Larkin and Hopper
To the Sea and People in the Sun
Some years ago Alan Bennett reviewed a collection of essays, Larkin at Sixty for The London Review of Books. He didn’t think Larkin would have liked it much, and wondered what present the poet would have appreciated more. He mentioned this painting by Edward Hopper.
I wonder if Bennett had this poem in mind.
To the Sea by Philip Larkin
To step over the low wall that divides
Road from concrete walk above the shore
Brings sharply back something known long before –
The miniature gaiety of seasides.
Everything crowds under the low horizon:
Steep beach, blue water, towels, red bathing caps,
The small hushed waves’ repeated fresh collapse
Up the warm yellow sand, and further off
A white steamer stuck in the afternoon –
Still going on, all of it, still going on!

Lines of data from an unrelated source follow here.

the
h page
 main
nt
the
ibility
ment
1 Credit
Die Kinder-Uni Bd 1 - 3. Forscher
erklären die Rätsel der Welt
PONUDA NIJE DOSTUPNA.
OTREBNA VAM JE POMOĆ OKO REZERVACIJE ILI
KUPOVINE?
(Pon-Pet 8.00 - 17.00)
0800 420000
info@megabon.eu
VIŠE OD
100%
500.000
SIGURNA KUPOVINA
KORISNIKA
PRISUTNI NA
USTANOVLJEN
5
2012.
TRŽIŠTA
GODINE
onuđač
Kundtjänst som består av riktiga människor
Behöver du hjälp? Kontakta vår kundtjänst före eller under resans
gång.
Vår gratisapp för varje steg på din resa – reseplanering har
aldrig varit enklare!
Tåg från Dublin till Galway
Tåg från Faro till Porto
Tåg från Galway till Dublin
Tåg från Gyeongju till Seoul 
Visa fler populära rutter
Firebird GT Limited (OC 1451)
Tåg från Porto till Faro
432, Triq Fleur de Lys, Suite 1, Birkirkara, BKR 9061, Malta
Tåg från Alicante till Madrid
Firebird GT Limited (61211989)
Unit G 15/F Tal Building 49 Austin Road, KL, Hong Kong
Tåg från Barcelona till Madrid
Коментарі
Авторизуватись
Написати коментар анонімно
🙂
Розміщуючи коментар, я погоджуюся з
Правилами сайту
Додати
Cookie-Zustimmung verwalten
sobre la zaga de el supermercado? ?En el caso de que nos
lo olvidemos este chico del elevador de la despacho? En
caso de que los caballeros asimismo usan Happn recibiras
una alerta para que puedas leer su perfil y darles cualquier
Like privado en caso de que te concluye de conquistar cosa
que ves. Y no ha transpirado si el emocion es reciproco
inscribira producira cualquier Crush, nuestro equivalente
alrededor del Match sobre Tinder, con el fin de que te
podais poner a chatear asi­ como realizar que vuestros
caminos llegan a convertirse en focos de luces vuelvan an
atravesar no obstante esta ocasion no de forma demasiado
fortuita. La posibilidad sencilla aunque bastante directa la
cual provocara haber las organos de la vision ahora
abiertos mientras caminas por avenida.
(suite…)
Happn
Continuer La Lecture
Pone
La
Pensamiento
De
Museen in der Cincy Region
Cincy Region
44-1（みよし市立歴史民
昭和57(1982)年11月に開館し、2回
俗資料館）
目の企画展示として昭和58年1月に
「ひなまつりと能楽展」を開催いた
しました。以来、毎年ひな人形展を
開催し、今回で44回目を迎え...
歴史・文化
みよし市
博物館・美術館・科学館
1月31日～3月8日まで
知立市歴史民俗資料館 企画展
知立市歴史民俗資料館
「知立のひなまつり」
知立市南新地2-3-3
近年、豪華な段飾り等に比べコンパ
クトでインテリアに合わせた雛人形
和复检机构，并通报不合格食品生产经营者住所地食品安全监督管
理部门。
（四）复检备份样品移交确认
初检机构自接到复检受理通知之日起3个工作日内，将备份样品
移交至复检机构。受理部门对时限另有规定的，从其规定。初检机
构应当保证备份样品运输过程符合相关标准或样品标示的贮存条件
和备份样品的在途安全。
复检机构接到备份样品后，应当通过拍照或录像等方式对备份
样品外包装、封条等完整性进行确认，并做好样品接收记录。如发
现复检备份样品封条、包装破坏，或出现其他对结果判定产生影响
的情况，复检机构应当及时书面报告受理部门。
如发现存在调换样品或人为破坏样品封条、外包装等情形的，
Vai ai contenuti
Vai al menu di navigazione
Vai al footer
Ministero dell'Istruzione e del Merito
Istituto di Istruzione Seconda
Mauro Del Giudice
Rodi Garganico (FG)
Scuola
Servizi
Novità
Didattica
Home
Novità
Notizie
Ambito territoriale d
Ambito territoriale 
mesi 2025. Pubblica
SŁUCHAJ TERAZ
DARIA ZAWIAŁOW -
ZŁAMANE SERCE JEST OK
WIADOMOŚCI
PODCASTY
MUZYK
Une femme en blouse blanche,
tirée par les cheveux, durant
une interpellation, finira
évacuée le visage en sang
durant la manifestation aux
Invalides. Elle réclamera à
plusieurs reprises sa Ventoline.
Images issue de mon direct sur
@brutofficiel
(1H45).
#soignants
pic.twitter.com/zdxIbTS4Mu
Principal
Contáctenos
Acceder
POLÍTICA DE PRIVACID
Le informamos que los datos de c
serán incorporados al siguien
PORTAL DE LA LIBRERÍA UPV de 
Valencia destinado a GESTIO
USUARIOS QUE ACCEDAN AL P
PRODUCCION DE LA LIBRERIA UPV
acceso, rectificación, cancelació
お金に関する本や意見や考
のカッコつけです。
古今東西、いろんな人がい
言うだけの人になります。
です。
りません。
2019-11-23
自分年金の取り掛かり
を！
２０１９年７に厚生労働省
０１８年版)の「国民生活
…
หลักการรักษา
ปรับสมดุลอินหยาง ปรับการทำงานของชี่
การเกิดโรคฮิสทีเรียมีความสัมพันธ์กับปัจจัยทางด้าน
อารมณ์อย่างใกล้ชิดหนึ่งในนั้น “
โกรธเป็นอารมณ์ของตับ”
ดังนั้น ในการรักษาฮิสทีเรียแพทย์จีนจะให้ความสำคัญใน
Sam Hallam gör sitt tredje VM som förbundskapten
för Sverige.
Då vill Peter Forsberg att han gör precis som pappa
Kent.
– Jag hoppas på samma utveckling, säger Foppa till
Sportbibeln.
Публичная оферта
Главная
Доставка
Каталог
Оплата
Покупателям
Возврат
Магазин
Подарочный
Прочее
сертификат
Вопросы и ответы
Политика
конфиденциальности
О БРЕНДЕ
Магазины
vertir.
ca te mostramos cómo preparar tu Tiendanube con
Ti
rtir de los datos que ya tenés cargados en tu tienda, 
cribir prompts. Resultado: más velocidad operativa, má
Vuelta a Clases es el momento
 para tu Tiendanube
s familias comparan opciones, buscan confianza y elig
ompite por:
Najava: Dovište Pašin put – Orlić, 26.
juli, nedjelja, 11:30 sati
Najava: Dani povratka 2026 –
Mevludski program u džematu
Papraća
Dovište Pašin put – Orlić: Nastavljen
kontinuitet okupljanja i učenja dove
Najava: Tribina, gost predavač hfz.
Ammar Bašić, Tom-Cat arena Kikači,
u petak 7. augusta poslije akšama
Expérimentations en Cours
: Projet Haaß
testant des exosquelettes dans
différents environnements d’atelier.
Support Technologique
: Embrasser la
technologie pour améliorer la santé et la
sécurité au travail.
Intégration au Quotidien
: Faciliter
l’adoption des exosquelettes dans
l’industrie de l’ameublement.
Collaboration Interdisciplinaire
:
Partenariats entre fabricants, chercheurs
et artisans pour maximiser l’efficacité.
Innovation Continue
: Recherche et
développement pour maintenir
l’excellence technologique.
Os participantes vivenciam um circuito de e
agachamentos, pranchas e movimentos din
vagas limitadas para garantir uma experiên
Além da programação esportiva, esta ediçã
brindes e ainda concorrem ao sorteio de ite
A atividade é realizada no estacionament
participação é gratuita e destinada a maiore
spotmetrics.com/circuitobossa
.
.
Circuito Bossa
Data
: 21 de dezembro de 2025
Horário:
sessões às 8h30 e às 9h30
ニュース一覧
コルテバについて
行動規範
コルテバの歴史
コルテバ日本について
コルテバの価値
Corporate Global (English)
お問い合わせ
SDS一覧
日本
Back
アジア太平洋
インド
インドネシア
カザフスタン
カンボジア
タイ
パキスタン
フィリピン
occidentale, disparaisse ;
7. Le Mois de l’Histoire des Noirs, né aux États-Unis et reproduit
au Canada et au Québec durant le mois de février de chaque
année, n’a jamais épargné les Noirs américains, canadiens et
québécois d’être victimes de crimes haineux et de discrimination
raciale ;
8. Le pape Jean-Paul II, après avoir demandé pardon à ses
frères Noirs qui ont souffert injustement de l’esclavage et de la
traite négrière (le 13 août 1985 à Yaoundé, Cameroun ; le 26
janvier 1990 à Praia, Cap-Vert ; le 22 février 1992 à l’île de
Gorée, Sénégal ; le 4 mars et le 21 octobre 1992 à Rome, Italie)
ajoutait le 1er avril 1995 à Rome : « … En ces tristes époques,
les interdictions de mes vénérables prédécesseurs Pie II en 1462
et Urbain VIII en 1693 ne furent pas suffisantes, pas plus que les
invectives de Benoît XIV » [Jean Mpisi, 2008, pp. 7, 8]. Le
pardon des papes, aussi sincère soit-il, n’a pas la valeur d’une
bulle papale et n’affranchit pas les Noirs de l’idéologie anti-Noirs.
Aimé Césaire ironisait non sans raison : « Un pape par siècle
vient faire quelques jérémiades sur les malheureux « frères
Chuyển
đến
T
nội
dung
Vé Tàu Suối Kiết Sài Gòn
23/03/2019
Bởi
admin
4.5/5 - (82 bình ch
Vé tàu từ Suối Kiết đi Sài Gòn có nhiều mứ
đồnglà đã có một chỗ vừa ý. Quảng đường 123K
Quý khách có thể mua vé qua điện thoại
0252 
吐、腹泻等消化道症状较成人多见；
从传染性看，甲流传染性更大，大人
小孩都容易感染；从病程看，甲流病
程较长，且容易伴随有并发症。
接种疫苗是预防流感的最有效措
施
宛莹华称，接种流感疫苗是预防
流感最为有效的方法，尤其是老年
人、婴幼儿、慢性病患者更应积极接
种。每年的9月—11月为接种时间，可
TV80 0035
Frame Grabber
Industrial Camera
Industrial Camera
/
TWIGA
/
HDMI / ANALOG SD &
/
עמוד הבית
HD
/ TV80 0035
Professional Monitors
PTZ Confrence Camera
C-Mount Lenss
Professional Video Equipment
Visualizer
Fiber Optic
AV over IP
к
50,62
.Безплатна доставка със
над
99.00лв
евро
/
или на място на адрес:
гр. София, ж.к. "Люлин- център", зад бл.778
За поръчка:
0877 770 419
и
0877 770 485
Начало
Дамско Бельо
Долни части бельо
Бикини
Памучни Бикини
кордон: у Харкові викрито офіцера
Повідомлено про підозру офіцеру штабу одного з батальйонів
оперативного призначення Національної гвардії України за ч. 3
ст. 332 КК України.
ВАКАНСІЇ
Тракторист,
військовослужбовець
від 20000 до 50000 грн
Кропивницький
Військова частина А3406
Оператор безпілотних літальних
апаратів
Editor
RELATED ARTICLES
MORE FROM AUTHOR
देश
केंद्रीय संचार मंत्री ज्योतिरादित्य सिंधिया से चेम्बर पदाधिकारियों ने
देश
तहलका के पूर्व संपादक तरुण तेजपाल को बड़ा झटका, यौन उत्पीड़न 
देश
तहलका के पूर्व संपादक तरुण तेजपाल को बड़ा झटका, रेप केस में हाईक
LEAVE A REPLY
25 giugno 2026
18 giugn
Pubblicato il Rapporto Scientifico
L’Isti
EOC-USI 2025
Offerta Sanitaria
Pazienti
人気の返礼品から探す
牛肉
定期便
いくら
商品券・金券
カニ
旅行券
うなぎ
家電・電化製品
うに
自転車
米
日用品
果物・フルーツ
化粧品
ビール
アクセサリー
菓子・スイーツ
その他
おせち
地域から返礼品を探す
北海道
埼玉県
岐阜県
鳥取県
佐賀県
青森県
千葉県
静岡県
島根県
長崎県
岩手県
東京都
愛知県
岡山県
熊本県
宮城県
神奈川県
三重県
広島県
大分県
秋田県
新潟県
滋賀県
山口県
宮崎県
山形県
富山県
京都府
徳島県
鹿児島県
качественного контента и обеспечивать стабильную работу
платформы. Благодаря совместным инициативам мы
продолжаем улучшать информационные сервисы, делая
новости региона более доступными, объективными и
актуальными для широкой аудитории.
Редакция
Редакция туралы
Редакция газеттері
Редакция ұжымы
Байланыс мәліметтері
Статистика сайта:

To lie, eat, sleep in hearing of the surf
(Ears to transistors, that sound tame enough
Under the sky), or gently up and down
Lead the uncertain children, frilled in white
And grasping at enormous air, or wheel
The rigid old along for them to feel
A final summer, plainly still occurs
As half an annual pleasure, half a rite,
As when, happy at being on my own,
I searched the sand for Famous Cricketers,
Or, farther back, my parents, listeners
To the same seaside quack, first became known.
Strange to it now, I watch the cloudless scene:
The same clear water over smoothed pebbles,
The distant bathers’ weak protesting trebles
Down at its edge, and then the cheap cigars,
The chocolate-papers, tea-leaves, and, between
The rocks, the rusting soup-tins, till the first
Few families start the trek back to the cars.
The white steamer has gone. Like breathed-on glass
The sunlight has turned milky. If the worst
Of flawless weather is our falling short,
It may be that through habit these do best,
Coming to the water clumsily undressed
Yearly; teaching their children by a sort
Of clowning; helping the old, too, as they ought.
Hopper’s subjects, taking the sun in their stiff suits, gaze at an undulating moutain range instead of the sea. But they also experience “half a pleasure half a rite”.
Is it a ridiculous conceit to imagine Larkin as the poet on the left reading his book?